Coping with Exam Stress
“Stress is nothing more than a socially acceptable form of mental illness”
Some tips :
- When you feel stressed, practice taking long, deep breaths.
- Take regular breaks from your study.
- Get regular exercise. Shoot for a minimum of 20 minutes three times per week.
- Eat a balanced diet.
- Learn time management and organization skills.
- Use humor to lighten difficult situations.
- Seek to find the positive in every situation. View adversity as an opportunity for learning and growth.
- Do not bury your emotions. This is a temporary fix at best. Unresolved emotions can resurface as nightmares or physical illness.

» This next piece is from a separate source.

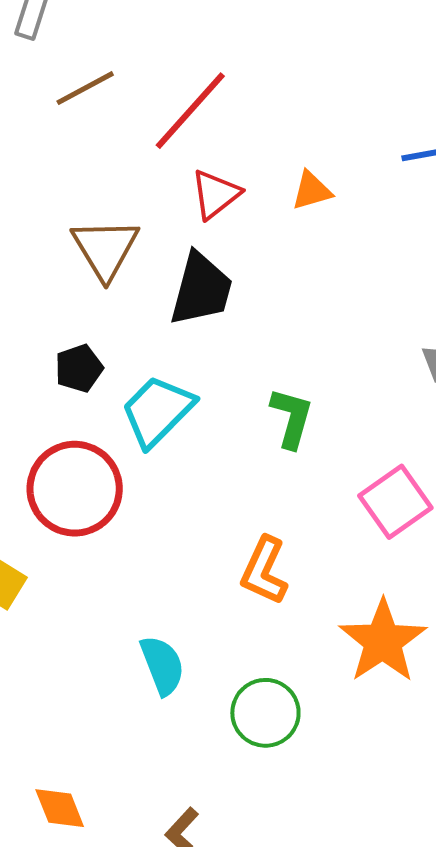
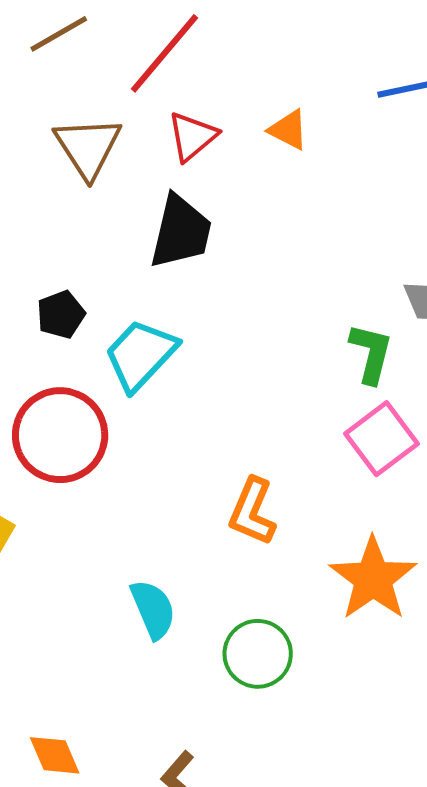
orange triangle: (312, 191) -> (288, 130), turned 45
brown triangle: (105, 249) -> (88, 147), moved
green L-shape: (292, 418) -> (371, 353), moved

- If you find that a relationship makes you stressed, end it. If that isn’t possible, remember that you may not be in control their behavior, but you are in control of how you react to it.
- Give compliments freely and smile often. You’ll be amazed how the mood around you will change and how in turn you will feel better.
- Learn to really listen to what others are saying rather than getting upset because you disagree. Seek to find areas of common ground and work for a compromise.
When you find yourself stressed, ask yourself one question: Will this matter in 5 years from now? If yes, then do something about the situation. If no, then let it go.
Sleep and food are vital. Your body needs them for energy so don’t skip meals or stay up all night revising. It won’t do you any good in the long run because by the time the exam comes, you won’t have any energy and your concentration levels will be low. Get some physical exercise every day. This will help keep your mood positive and help you sleep.
“Brain cells create ideas. Stress kills brain cells. Stress is not a good idea.”